Henry Holland is one of the few fashion designers these days who actually seems to make clothes with young people in mind—as opposed to middle-aged people who think they are young. So there was something of a cheeky about-face this season with the designer focusing on the idea of, as he put it, "Rave Nana." Now, according to Holland, this could mean a girl who goes to her grandmother's house—in 1989, with acid house in full swing—has nothing to wear to go out, and so plunders the nana's wardrobe, throwing in some dated soft furnishing fabrics for good measure. Or it could mean the nana herself decides, as MC Kinky opined in the opening track for the show, that "everything starts with an E" (that's Ecstasy, Americans) and ends up in a lay-by off the M62 (that's a freeway near Manchester, England, Americans) passed out with a pocketful of pills. Or, and this is perhaps a hidden message just for this reviewer (although there were more of us in the audience tonight), it means grow up. You aren't 16 anymore. You listen to way too much house music (now known as EDM, Americans). This clothing belongs to us!

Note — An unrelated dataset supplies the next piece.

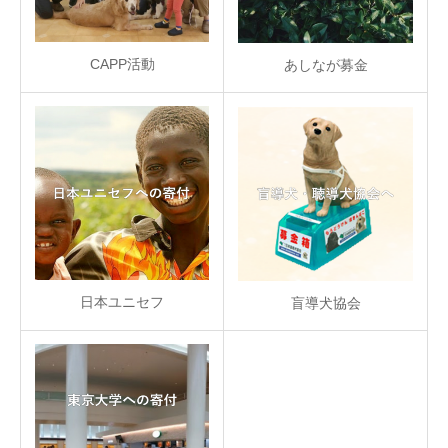
CAPP活動
あしなが募金
日本ユニセフ
盲導犬協会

If this all sounds very parochial, domestic, and British, with a lighthearted view of drug use, well it is. And Henry Holland makes no bones about that. His last two collections have been tinged with a nostalgia for a time he can barely remember—the late eighties and early nineties; the designer is 30 this year. That nostalgia has given his clothing an added panache and a very definite link to a musical heritage that connects with his audience in a new way. It has made House of Holland produce clothes that stand out—and not just for lurid reasons—such as the tunic and trouser set with paste pill appliqués; the seventies furnishing-fabric print suit and dresses and accompanying knitted sweaters (almost a perverse take on old Prada but still with a punch of their own); the shiny vinyl pieces with dyed shearling interiors. It might just have made Henry Holland grow up that little bit, too.